(Stored data entries)
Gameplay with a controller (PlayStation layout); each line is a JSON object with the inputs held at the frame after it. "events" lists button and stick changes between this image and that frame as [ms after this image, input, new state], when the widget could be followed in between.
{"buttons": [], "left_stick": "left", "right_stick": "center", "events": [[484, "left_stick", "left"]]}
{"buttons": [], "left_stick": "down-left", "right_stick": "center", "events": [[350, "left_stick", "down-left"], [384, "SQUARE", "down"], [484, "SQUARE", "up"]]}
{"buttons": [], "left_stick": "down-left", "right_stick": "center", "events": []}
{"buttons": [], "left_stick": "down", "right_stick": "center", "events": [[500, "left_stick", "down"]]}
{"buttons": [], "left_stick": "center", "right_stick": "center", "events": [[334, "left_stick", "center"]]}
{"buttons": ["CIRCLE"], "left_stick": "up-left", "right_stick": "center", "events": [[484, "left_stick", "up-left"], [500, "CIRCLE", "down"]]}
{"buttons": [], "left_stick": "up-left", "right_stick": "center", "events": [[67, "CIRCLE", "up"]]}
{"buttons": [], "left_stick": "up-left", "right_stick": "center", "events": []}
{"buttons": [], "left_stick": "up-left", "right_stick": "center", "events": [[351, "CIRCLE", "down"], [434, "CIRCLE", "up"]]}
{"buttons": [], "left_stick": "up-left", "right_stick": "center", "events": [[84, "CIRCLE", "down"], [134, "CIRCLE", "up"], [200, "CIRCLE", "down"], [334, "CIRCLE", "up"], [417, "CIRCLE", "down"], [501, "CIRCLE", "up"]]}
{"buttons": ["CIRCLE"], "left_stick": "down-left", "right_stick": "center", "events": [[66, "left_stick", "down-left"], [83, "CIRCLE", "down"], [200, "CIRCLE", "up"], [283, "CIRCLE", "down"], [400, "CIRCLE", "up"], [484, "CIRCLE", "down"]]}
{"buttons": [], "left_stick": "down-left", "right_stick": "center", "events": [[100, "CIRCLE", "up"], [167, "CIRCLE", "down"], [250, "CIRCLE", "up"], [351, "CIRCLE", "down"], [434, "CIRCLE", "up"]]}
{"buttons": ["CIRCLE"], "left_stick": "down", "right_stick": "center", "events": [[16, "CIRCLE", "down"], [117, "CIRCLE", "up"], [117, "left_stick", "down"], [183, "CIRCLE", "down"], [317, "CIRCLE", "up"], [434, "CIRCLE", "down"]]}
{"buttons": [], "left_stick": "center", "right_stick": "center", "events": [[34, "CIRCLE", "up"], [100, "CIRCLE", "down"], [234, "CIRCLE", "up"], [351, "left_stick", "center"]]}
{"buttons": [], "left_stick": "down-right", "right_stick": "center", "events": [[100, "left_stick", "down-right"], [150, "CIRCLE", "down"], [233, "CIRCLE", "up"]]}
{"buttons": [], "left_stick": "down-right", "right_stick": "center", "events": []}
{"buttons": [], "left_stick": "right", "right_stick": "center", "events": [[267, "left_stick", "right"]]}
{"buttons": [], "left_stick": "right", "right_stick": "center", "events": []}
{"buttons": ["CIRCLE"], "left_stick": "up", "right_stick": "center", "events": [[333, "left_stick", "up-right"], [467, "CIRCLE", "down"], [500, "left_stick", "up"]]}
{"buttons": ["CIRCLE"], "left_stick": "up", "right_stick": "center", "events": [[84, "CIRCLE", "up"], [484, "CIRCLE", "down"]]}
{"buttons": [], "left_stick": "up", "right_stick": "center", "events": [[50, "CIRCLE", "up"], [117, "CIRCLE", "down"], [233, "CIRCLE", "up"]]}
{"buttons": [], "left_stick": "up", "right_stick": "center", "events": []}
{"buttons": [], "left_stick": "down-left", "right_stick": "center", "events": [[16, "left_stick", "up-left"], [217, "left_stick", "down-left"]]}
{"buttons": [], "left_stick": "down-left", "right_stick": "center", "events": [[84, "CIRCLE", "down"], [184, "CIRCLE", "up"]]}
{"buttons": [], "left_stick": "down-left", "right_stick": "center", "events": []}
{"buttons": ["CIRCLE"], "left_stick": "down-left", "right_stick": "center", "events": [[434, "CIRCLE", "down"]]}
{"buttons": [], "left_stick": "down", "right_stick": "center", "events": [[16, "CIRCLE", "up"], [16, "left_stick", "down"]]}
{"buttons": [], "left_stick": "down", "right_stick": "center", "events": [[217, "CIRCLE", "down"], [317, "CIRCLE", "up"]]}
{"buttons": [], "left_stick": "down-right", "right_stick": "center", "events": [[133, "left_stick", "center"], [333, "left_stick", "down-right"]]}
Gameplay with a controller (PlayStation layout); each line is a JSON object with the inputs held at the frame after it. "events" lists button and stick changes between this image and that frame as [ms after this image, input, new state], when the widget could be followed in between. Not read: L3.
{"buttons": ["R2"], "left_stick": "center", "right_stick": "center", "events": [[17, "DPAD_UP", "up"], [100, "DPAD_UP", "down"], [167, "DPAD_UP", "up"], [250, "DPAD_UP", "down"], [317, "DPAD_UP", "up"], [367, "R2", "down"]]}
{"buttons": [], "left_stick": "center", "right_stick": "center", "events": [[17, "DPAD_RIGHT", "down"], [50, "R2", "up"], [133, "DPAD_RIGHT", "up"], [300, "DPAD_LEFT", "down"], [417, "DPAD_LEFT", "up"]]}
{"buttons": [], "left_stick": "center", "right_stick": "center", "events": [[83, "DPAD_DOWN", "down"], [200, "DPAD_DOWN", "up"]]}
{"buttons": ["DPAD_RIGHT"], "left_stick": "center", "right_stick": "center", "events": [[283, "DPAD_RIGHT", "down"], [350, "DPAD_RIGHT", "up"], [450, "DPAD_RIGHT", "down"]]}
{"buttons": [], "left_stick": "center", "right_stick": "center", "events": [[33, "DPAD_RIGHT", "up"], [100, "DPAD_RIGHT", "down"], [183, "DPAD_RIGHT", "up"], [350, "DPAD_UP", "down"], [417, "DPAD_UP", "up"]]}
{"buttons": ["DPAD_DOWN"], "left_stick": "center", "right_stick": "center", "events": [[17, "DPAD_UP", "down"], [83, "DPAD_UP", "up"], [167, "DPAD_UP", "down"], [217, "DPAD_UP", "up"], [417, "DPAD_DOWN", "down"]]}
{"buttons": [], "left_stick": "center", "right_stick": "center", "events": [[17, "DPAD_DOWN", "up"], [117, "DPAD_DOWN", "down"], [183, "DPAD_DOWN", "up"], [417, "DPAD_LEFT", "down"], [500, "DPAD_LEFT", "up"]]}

# Exercise description:
The required answer is each line of the data in which the word "Gameplay" appears.

# Answer box:
Gameplay with a controller (PlayStation layout); each line is a JSON object with the inputs held at the frame after it. "events" lists button and stick changes between this image and that frame as [ms after this image, input, new state], when the widget could be followed in between.
Gameplay with a controller (PlayStation layout); each line is a JSON object with the inputs held at the frame after it. "events" lists button and stick changes between this image and that frame as [ms after this image, input, new state], when the widget could be followed in between. Not read: L3.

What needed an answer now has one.